DATASET RECORDS section start

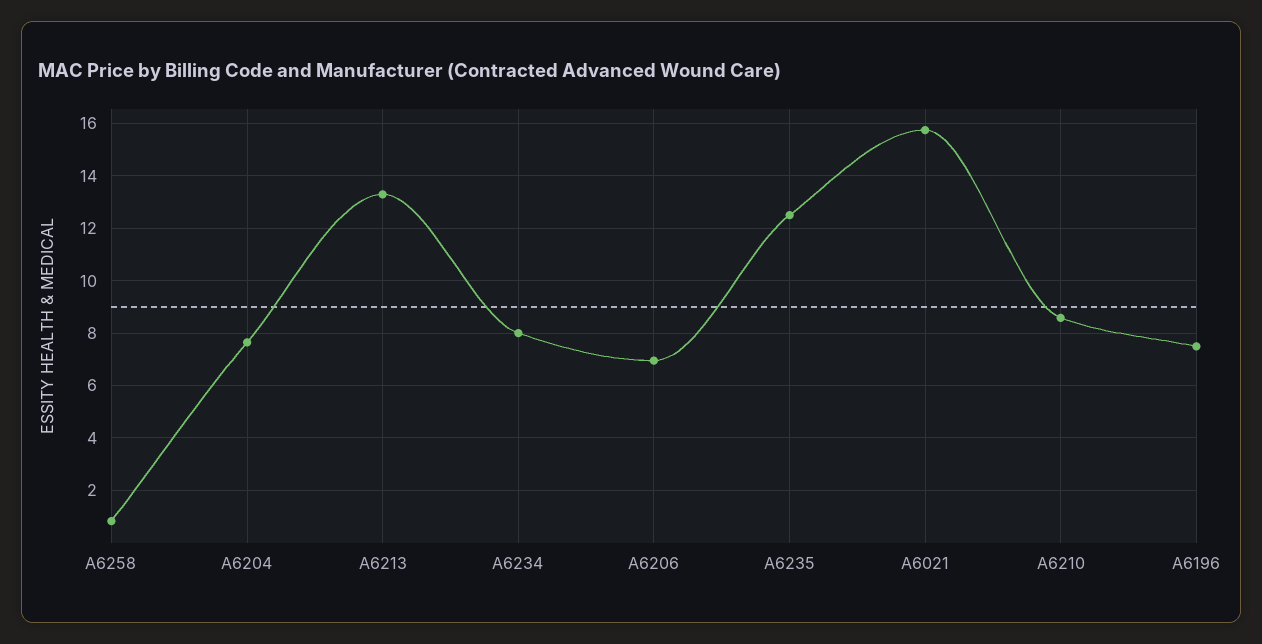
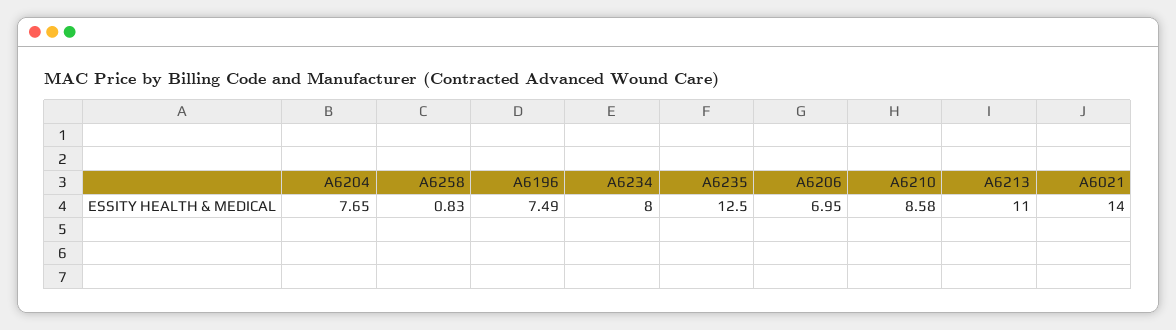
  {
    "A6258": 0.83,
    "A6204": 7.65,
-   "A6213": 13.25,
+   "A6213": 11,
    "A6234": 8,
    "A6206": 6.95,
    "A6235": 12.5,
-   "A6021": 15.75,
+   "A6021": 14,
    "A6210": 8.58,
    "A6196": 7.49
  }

DATASET RECORDS section end

> _EXERCISE REQUIREMENTS_: Copy the records exactly as they appear, excluding images.

> _SOLUTION BELOW_:
  {
    "A6258": 0.83,
    "A6204": 7.65,
-   "A6213": 13.25,
+   "A6213": 11,
    "A6234": 8,
    "A6206": 6.95,
    "A6235": 12.5,
-   "A6021": 15.75,
+   "A6021": 14,
    "A6210": 8.58,
    "A6196": 7.49
  }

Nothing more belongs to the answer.